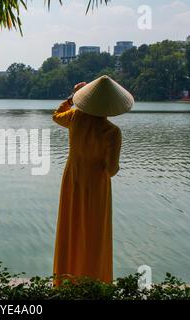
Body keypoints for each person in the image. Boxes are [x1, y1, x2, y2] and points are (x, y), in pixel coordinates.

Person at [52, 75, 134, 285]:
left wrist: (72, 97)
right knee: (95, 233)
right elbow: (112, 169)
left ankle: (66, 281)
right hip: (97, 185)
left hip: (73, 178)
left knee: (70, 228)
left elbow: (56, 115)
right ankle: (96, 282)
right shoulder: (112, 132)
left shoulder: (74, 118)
══════════════════════════════
Directions for this task: Please print every record exactly as written, without the pictures.

Your response:
Body keypoints for each person in the image. Boxes are [x1, y1, x2, y2] and points are (x, y), in pixel coordinates.

Person at [52, 75, 134, 285]:
left wrist: (72, 97)
right knee: (95, 233)
right elbow: (112, 169)
left ankle: (66, 281)
right hip: (97, 185)
left hip: (73, 178)
left knee: (70, 228)
left elbow: (56, 115)
right ankle: (96, 282)
right shoulder: (112, 132)
left shoulder: (74, 118)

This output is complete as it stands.